Left-wing feminists have a hard time dealing with strong, successful conservative women in politics such as Margaret Thatcher. Sarah Palin seems to have truly unhinged more than a few, eliciting a stream of vicious, often misogynist invective.
On Salon.com last week, Cintra Wilson branded her a “Christian Stepford Wife” and a “Republican blow-up doll.” Wendy Doniger, religion professor at the University of Chicago Divinity School, added on the Washington Post blog, “Her greatest hypocrisy is in her pretense that she is a woman.”
You’d think that, whether or not they agree with her politics, feminists would at least applaud Mrs. Palin as a living example of one of their core principles: a woman’s right to have a career and a family. Yet some feminists unabashedly suggest that her decision to seek the vice presidency makes her a bad and selfish mother. Others argue that she is bad for working mothers because she’s just too good at having it all.
What on earth could be driving such feelings? Why would feminists hate Sarah Palin quite so much? Or, again, some of them do so?
The answer given rather rings true for me. It’s that there are some feminists who equate the desired (as I also desire it) legal and opportunity equity for men and women with a whole other series of political desires. For example, there are plenty of proclaimed feminists who see socialism (or it’s dull as ditchwater sister, social democracy) as the only way to gain gender equality. For they see that gender equality can only come as a matter of economic equality….and more importantly, economic equality of outcome rather than just of opportunmity.
Now I’m not saying that’s wrong, although I very much disagree with it, but views like that are obviously going to color one’s views of a conservative Christian woman and her feminism or not. Because she doesn’t embrace the economic part of that feminist argument, thus she cannot be a feminist.
There’s more to it as well I’m sure. I’ve actually read people arguing that abortion of a child with abnormalities is actually something that people should do, not just something that should be possible for them to do. Again, I’m rather steering clear of the main debate there, over abortion itself, but freedom to choose is really rather different from moral pressure to insist upon abortion in certain scenarios.
Finally there’s the point made by the author:
Not to Ms. Marsh, who insists that feminism must demand support for women from the government. In this worldview, advocating more federal subsidies for institutional day care is pro-woman; advocating tax breaks or regulatory reform that would help home-based care providers — preferred by most working parents — is not. Trying to legislate away the gender gap in earnings (which no self-respecting economist today blames primarily on discrimination) is feminist. Expanding opportunities for part-time and flexible jobs is “the Republican Party line.”

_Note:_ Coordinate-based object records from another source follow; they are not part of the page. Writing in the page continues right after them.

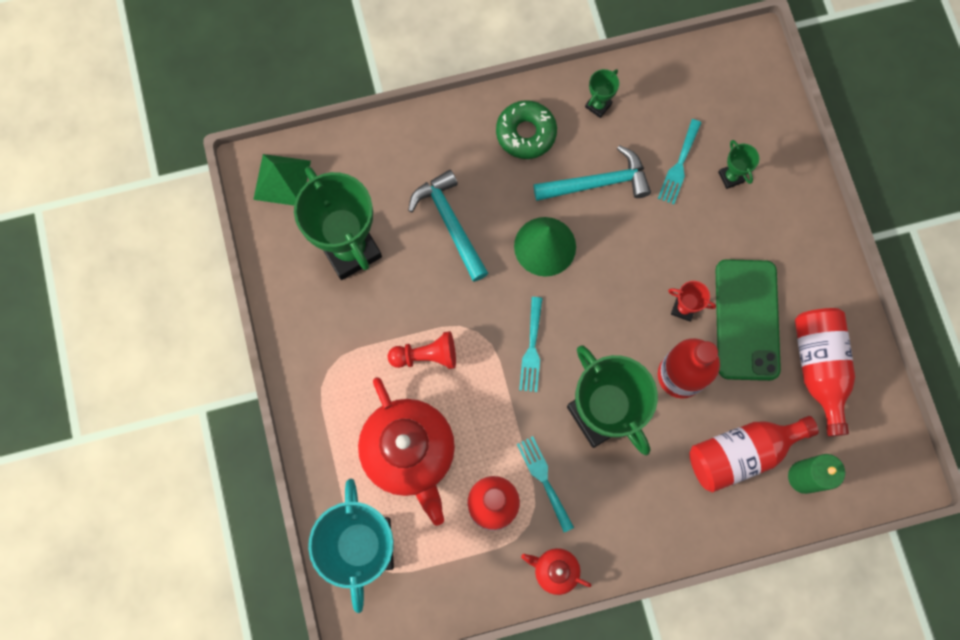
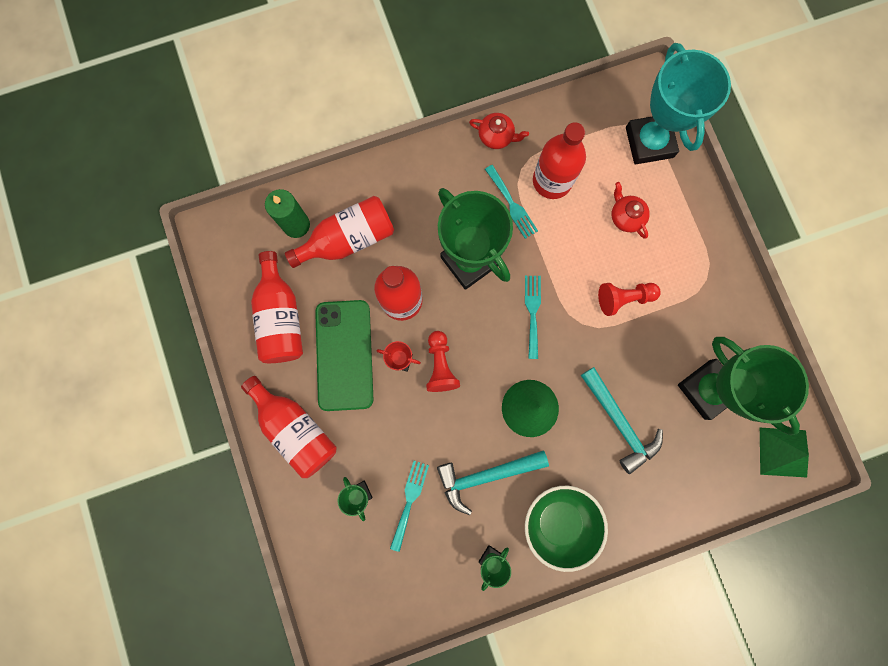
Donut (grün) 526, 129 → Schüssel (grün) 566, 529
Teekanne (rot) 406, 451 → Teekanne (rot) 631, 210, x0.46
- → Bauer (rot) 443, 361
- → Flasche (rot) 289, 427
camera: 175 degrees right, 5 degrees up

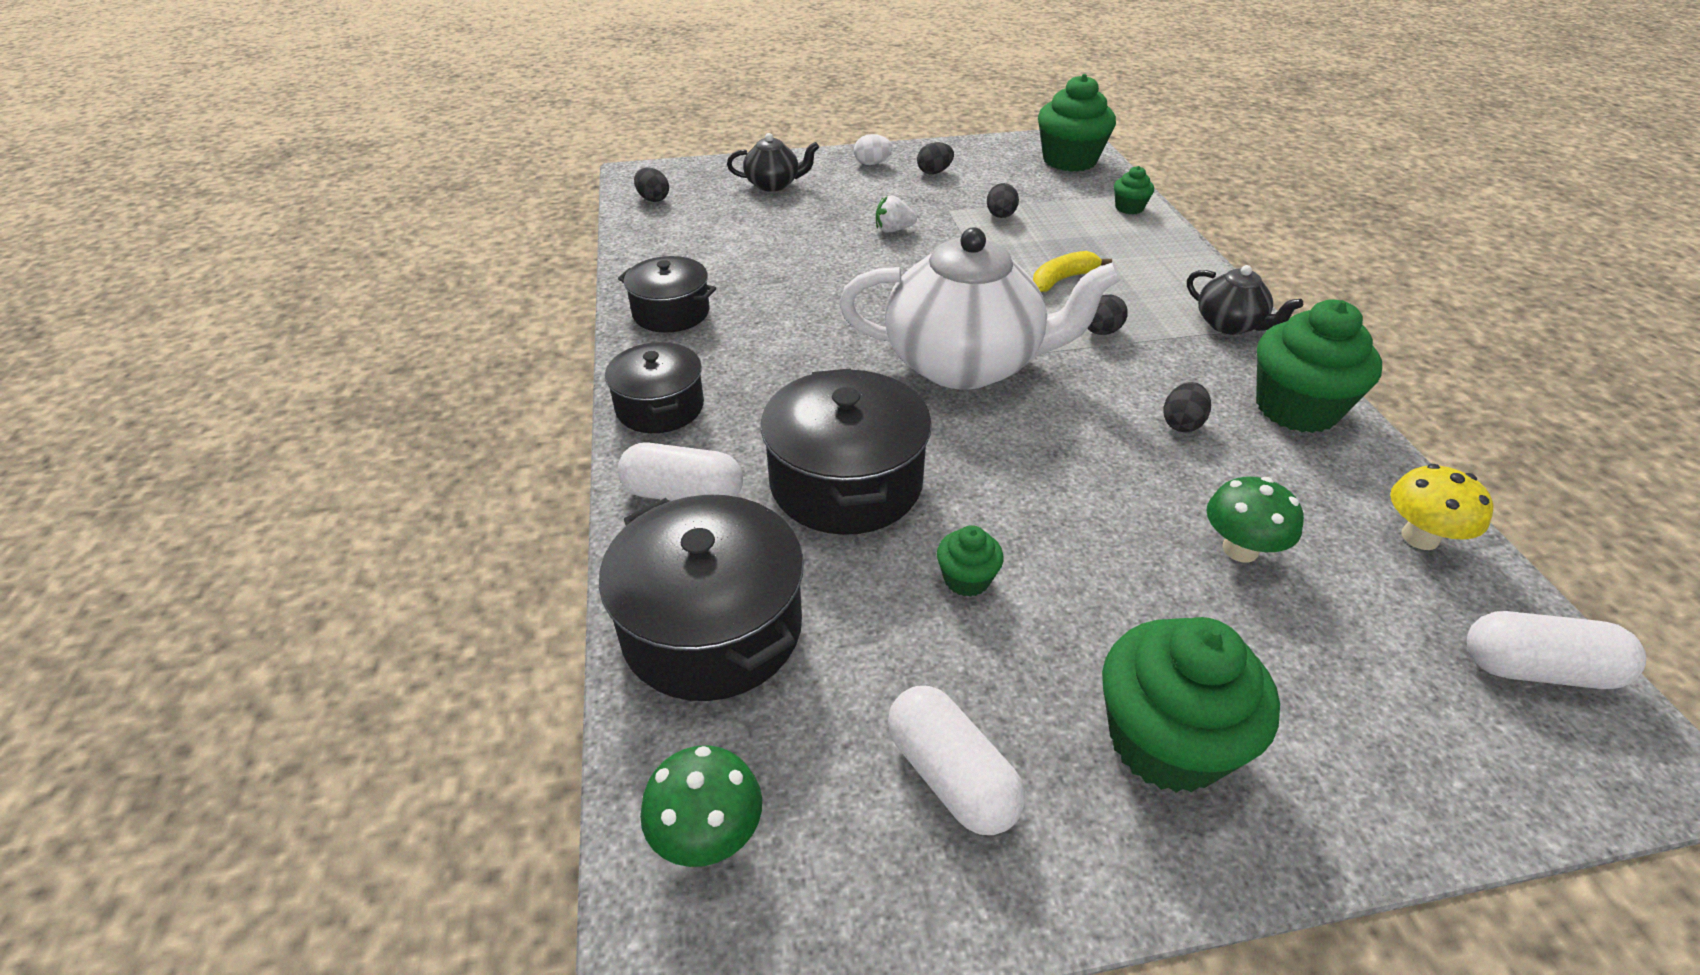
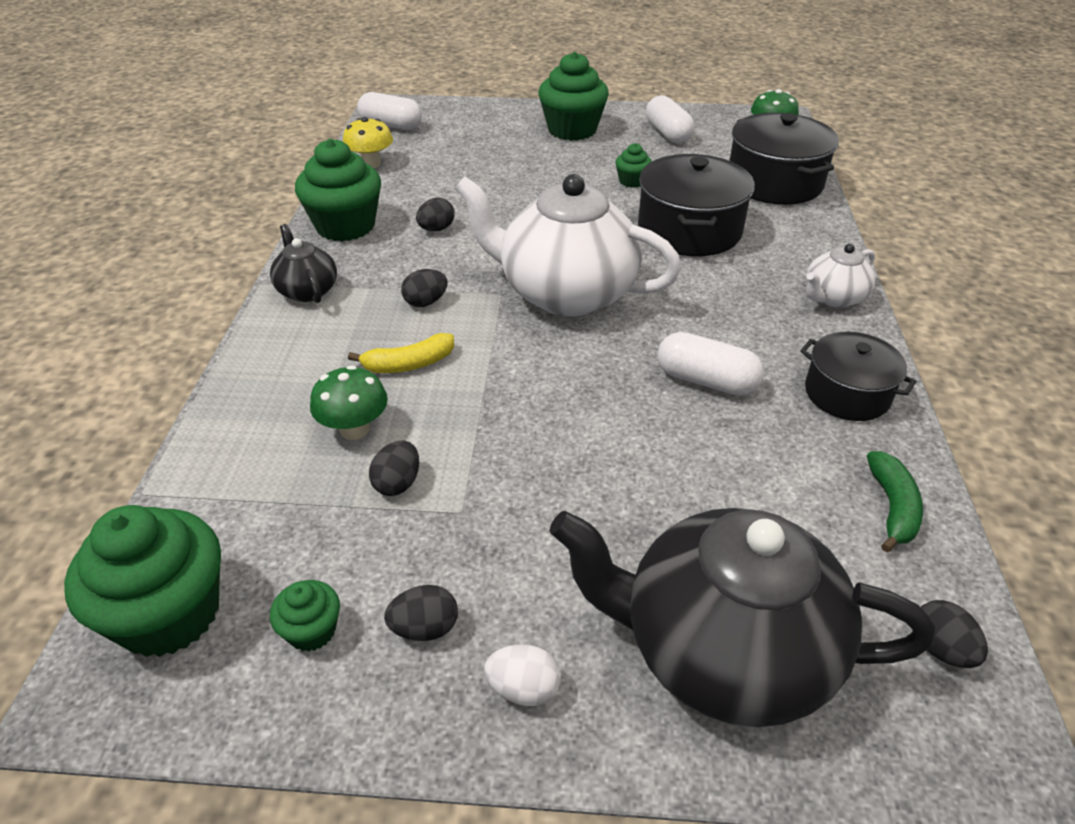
Teekanne (schwarz) 773, 162 → Teekanne (schwarz) 742, 617, x2.12
Muffin (grün) 1134, 190 → Muffin (grün) 305, 616, shifted
Erdbeere (weiß) 896, 214 → -
Kochtopf (schwarz) 654, 387 → Teekanne (weiß) 840, 276
Kapsel (weiß) 680, 471 → Kapsel (weiß) 710, 364, shifted
Pilz (grün) 1255, 520 → Pilz (grün) 349, 402, shifted
- → Banane (grün) 895, 501
camera: 165 degrees left, 0 degrees up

It’s part and parcel of that overarching political viewpoint I note above. That simple equality isn’t the major point. How that equality is reached is.

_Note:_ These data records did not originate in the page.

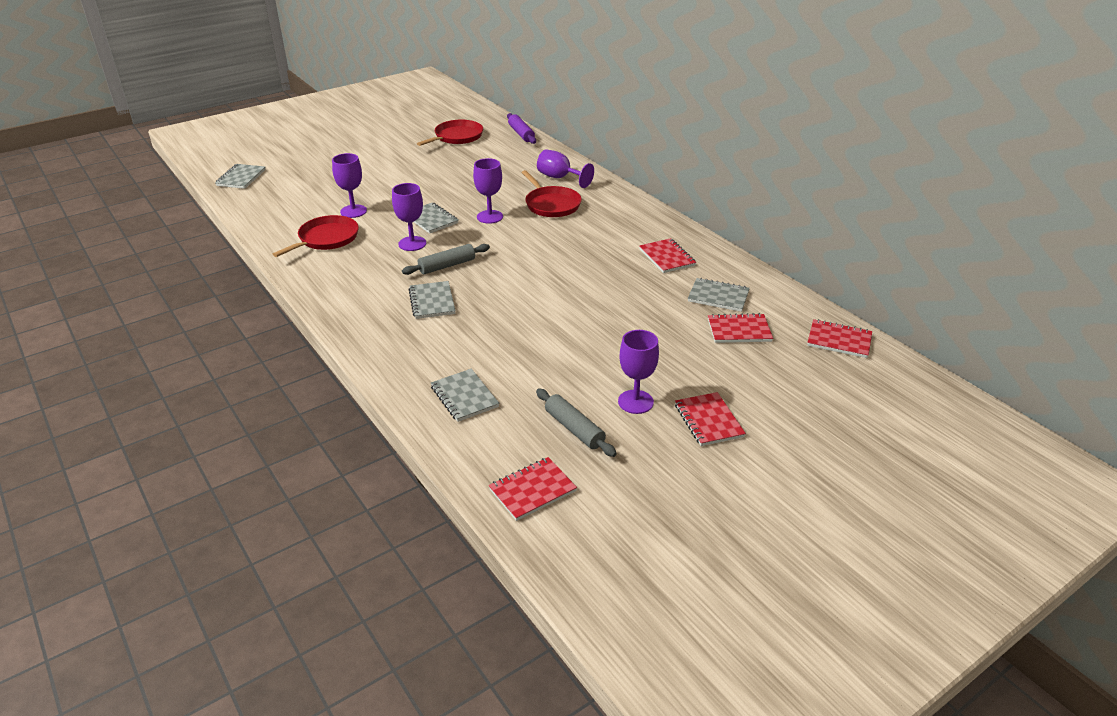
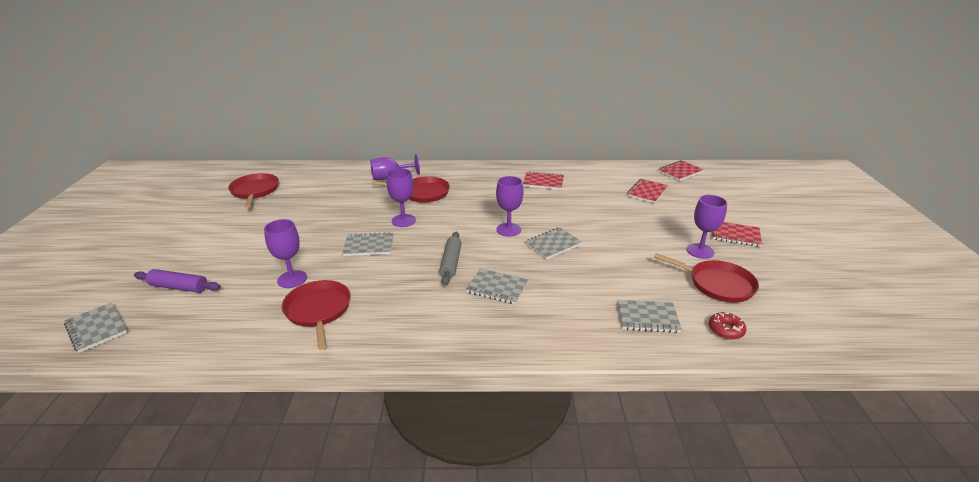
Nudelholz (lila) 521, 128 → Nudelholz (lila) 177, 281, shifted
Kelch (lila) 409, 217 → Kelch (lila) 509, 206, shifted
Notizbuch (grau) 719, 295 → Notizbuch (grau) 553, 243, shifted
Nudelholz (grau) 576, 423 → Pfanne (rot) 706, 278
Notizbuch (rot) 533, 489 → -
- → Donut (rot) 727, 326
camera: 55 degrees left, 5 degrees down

I must say though I wholly agree with this point:
Mrs. Palin’s marriage actually makes her a terrific role model. One of the best choices a woman can make if she wants a career and a family is to pick a partner who will be able to take on equal or primary responsibility for child-rearing. Our culture still harbors a lingering perception that such men are less than manly — and who better to smash that stereotype than “First Dude” Todd Palin?
Well quite….how well you succeed in this life in attaining your goals does in large part depend upon the choices you make in that pursuit. There’s no choice larger than the one about who you marry either. But then that really wouldn’t fit the feminist ideals of those who are so upset with Sarah Palin either, would it? That in order to have it all you need to pick the right man to have your children with? Isn’t that too close to stating that your success depends, again, upon a man?
Perhaps it is but it also sounds a lot closer to observable reality than the idea that a woman with a career, family and a balanced home life isn’t a “feminist”. That was the point of feminism in the first place, wasn’t it, that women would be able to have all those things?